Determined not to let the phrase escape, I mouthed it silently and tucked it into a crevice of my cranium, hiding it safely so I would investigate its source, origins, and usage in popular culture as soon as I returned home. I was sure it was a popular turn of phrase from literature, some gangster movie I hadn’t seen like the Godfather, or even just traditional New Year’s eve motto fodder (hence the napkin) to which I had somehow never been exposed. Once home in the silence of night, I plied Google for meaning:
“Why not live a big life?”
The browser spun for a moment, racking its googolplex brain. Resounding emptiness greeted me much like a great big shrug from the Information Age. Literally, the query returned nothing, save for a rogue product listing from a site that looked manufactured for search spam. No answer to my question! In disbelief, I typed the phrase again, this time sans question mark. And a third time, in disbelief. Again, hollowness from the great big Google machine, the enormous neural network, which indexes billions of disparate texts, thoughts, and communications that originate from millions of sources. Since Google’s founding in the late 1990’s, nearly everything that’s been thought or said since then exists on Google’s servers. Even most academic and cultural utterances from before Google’s founding are known entities to the search machine — it scans everything we upload or reference via text or multimedia from any point in our human history. Google itself is spearheading projects like Book Search and Library Project to incorporate the entire corpus of human knowledge into its index. It is likely, then, that Google should have a match for nearly every permutation and combination of words out there. And indeed, it’s true. Google’s omnipotence has become something of a game to challenge with googlewhacking, a search fetishist’s sport for identifying 2-word search queries for which Google presents only a single result. The pile of these — ‘squirreling dervishes’ ‘inculcating skullduggery’ ‘fibbertigibbet boogers’ are delightful for their absurdity and their confirmation that save for the deliberately fictional, Google knows everything. It is the Bureau of Information for the great state of Humanity.

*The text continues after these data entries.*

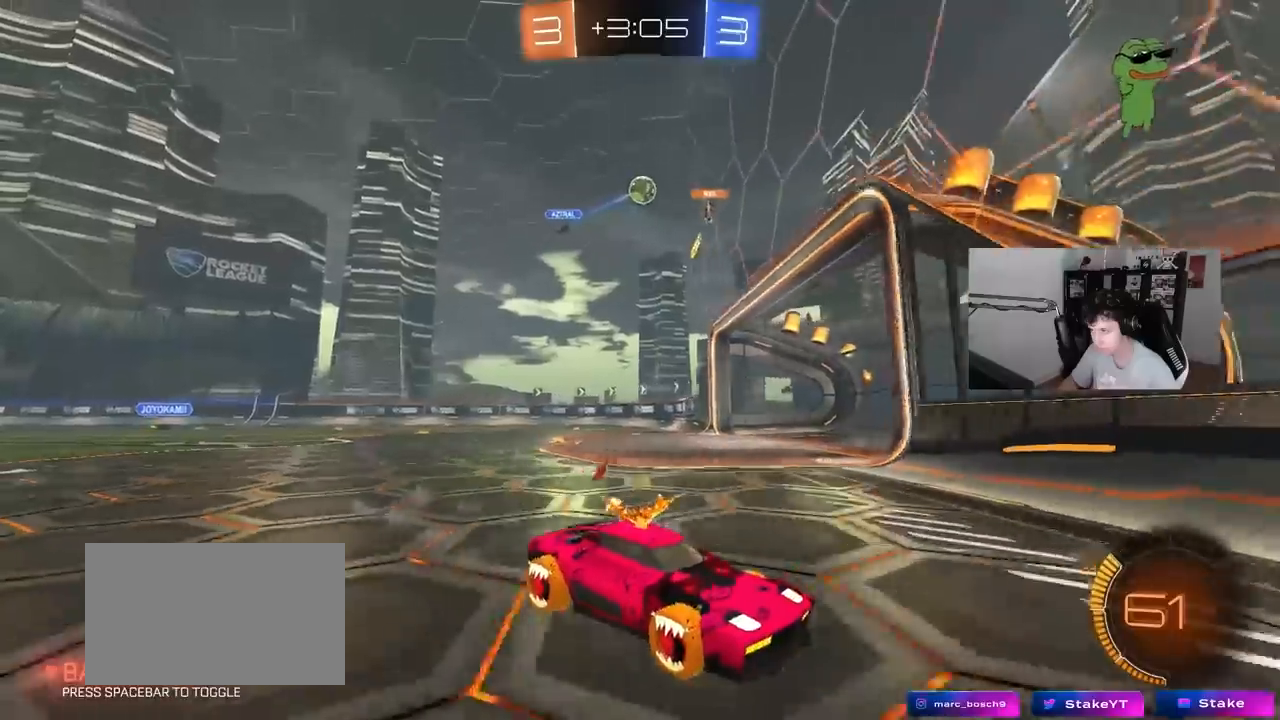
{"keys": ["d", "w"], "mouse": [], "events": [[117, "d", "down"]]}
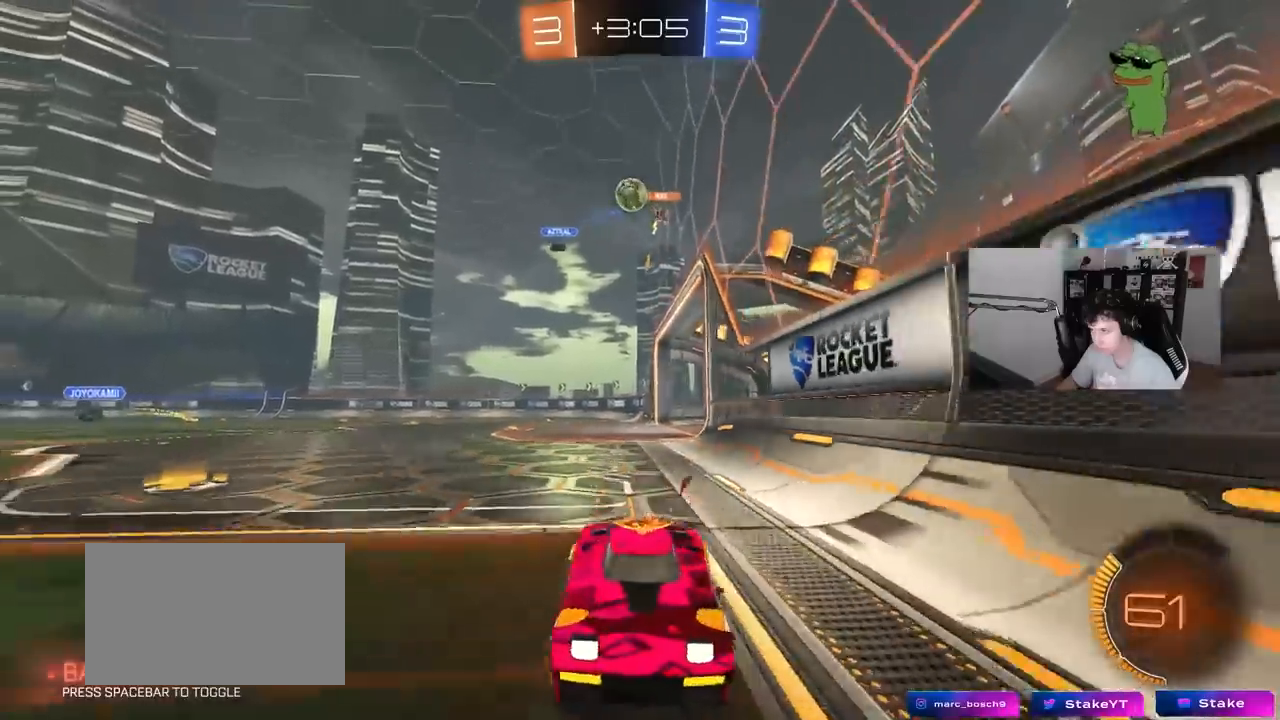
{"keys": ["a", "w"], "mouse": [], "events": [[83, "d", "up"], [133, "a", "down"], [317, "w", "up"], [367, "shift", "down"], [417, "w", "down"], [467, "shift", "up"]]}
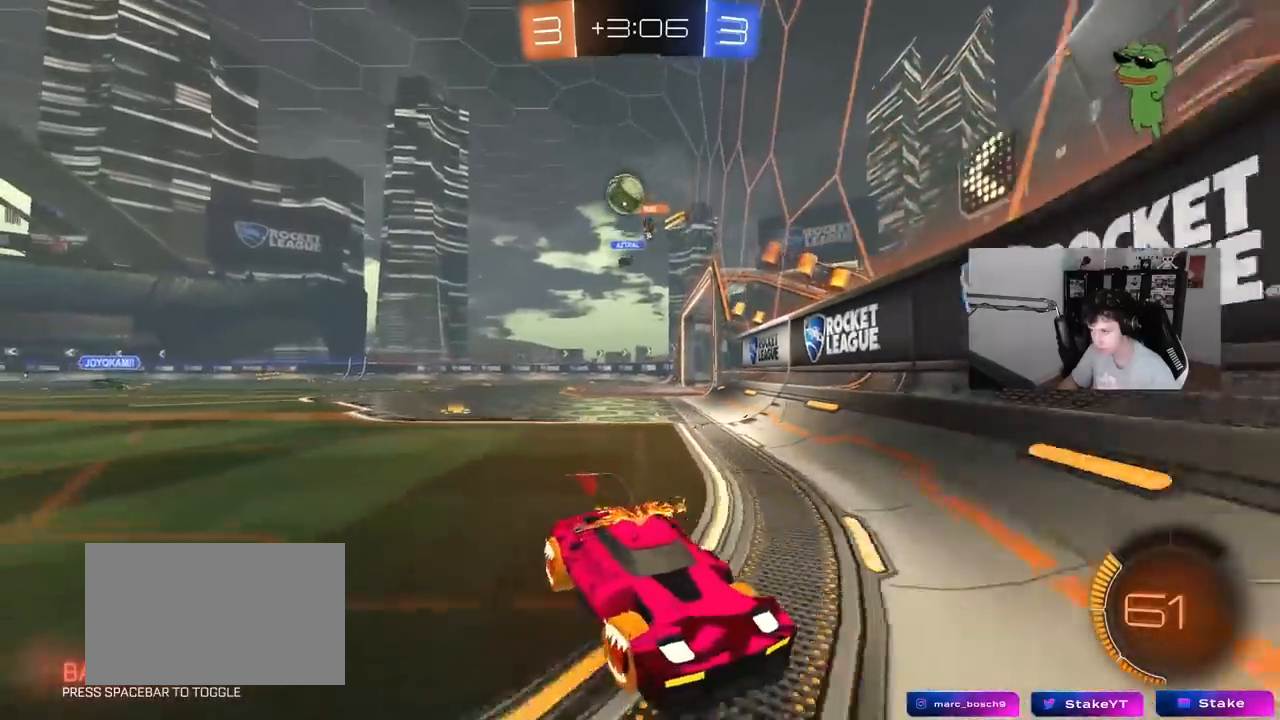
{"keys": ["a", "w"], "mouse": [], "events": [[250, "shift", "down"], [350, "shift", "up"]]}
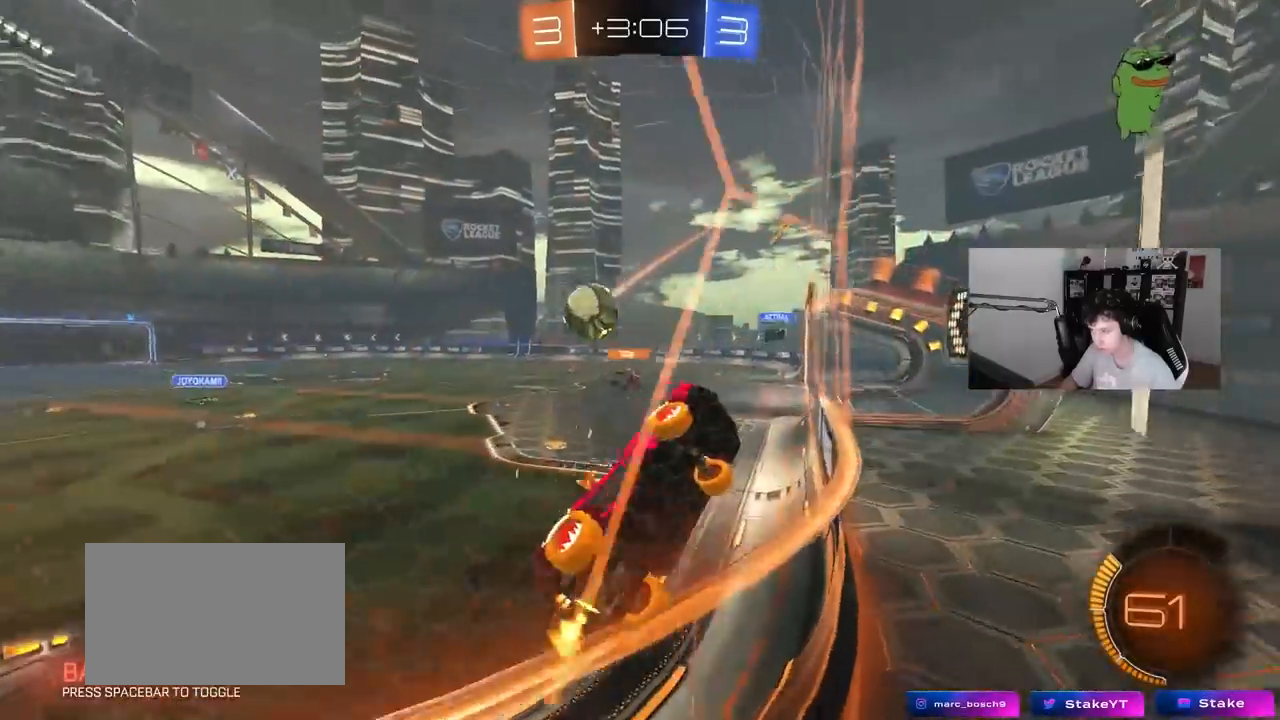
{"keys": ["w"], "mouse": [], "events": [[167, "shift", "down"], [267, "shift", "up"], [350, "a", "up"]]}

So, why would it be that such a simple turn of phrase — an everyman’s interrogative synonym for carpe diem — returns no listings, especially if seems to have already proven its worth strongly enough to be published on a napkin? If it merited material manufacture, it ought to merit digital age usage, right? For that, all I can give you is another great big helpless shrug. Some have suggested that its grammatical impropriety may be to blame. My response is that syntax hasn’t silenced human language ever before, particularly not in today’s unguarded digital parlance. And besides Google counts tens of thousands who are already “living a big life.” The throwing-caution-to-the-wind expressionism is what’s new. We have a gleaming discovery on our hands and I’m unable to explain why.
Now by offering the wisdom to you and Twitter and Tumblr and Facebook and therefore Google’s hungry bowels, I am destroying our axiom’s rarity. I thought of encoding the magical phrase as a jpg so as not to unleash the text into the search engine, but it seemed like an attempt to control something which won’t be controlled — expression. Because this is one of the simplest and most beautiful instances of expression I’ve felt in awhile, I’d like to share it.
So, enjoy the aphorism while its usage is still nil. It may be the last simple wisdom that is yet unspoken in our digital age.